Exercise aim
How many lines in the data below contain the string "lnner"? Reply with the number only.

[Saved data entries]
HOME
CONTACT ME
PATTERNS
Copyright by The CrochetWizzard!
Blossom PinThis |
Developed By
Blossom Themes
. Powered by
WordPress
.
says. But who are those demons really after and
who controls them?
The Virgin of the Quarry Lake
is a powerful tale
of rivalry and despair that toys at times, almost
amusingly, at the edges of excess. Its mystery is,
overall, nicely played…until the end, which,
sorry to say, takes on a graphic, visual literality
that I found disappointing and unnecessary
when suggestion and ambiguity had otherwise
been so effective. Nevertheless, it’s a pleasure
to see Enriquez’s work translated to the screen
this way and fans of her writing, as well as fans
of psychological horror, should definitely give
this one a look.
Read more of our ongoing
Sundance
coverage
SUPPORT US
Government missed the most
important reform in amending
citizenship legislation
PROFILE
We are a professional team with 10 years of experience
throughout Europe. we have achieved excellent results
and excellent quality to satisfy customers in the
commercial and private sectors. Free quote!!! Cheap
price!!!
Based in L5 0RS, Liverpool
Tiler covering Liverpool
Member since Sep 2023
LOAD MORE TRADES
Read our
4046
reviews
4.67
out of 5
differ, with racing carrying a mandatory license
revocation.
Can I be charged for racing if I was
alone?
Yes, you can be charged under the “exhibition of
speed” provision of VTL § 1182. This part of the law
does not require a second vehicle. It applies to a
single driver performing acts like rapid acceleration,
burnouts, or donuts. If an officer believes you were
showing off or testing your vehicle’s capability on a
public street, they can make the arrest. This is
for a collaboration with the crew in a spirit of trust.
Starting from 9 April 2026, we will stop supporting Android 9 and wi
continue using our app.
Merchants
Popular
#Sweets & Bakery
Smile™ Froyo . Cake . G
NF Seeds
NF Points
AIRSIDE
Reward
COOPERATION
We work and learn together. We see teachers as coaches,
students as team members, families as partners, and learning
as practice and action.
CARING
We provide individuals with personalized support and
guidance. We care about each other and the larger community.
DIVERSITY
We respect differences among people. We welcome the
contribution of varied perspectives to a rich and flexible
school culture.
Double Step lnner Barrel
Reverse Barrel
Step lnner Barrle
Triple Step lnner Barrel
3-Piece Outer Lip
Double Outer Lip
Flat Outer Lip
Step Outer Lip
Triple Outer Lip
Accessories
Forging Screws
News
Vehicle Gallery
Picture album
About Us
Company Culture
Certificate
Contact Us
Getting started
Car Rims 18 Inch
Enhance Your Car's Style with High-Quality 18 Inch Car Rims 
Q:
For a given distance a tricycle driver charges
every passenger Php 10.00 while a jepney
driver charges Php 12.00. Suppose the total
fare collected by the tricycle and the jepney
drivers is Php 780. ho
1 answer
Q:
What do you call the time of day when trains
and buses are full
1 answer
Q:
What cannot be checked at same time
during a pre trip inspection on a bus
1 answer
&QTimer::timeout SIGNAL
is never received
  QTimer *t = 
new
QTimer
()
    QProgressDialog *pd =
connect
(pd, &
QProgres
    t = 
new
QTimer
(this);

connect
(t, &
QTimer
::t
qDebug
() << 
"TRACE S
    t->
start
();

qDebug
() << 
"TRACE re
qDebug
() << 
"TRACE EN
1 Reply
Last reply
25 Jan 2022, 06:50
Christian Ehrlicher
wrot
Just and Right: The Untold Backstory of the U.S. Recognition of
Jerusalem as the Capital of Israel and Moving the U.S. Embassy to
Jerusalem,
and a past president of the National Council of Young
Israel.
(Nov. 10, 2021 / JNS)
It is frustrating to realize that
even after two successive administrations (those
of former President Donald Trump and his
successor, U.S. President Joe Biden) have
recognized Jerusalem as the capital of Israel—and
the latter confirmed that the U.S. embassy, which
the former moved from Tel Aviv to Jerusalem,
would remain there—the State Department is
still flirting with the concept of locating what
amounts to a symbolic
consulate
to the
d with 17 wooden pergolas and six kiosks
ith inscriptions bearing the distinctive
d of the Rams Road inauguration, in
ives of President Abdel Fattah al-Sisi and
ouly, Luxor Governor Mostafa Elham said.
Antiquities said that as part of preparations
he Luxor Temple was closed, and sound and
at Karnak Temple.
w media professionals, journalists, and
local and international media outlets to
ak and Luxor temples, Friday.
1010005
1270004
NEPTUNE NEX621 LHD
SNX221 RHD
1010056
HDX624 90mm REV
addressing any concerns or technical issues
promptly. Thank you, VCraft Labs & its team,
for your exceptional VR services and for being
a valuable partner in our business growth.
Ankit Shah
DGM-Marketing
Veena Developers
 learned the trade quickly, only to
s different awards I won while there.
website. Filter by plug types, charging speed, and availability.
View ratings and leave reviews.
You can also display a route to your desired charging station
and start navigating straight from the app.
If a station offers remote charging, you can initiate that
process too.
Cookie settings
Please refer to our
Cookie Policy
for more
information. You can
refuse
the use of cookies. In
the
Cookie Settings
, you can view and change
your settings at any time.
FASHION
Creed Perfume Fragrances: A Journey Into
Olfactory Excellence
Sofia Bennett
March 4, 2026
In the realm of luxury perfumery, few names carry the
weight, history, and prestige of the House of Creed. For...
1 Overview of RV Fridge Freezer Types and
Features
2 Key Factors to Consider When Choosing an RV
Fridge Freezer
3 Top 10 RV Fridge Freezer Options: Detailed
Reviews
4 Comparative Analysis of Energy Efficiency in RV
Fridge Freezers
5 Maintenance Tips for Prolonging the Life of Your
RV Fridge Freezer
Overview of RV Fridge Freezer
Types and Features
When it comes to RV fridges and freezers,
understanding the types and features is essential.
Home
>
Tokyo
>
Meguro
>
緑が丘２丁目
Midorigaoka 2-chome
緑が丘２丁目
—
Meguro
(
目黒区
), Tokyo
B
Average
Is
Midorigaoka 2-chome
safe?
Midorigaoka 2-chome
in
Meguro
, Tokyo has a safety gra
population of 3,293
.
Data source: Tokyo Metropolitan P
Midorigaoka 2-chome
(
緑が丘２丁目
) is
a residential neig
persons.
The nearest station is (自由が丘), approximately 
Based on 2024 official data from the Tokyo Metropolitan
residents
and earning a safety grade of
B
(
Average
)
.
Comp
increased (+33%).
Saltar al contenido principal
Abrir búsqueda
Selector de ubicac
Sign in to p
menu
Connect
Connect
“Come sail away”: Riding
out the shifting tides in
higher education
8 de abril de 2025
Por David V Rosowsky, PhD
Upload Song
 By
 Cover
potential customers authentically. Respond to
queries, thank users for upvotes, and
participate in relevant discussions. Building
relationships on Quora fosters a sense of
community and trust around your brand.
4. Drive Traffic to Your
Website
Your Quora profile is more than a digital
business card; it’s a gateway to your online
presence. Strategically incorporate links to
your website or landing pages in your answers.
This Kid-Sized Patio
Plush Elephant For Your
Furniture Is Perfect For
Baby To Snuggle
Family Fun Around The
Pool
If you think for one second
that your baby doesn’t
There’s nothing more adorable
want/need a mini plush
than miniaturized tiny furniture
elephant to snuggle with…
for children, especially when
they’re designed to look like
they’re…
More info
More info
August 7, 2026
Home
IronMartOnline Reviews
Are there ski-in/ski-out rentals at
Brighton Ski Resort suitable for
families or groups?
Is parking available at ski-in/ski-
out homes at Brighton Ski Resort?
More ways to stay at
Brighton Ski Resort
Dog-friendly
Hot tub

Solution to this exercise
3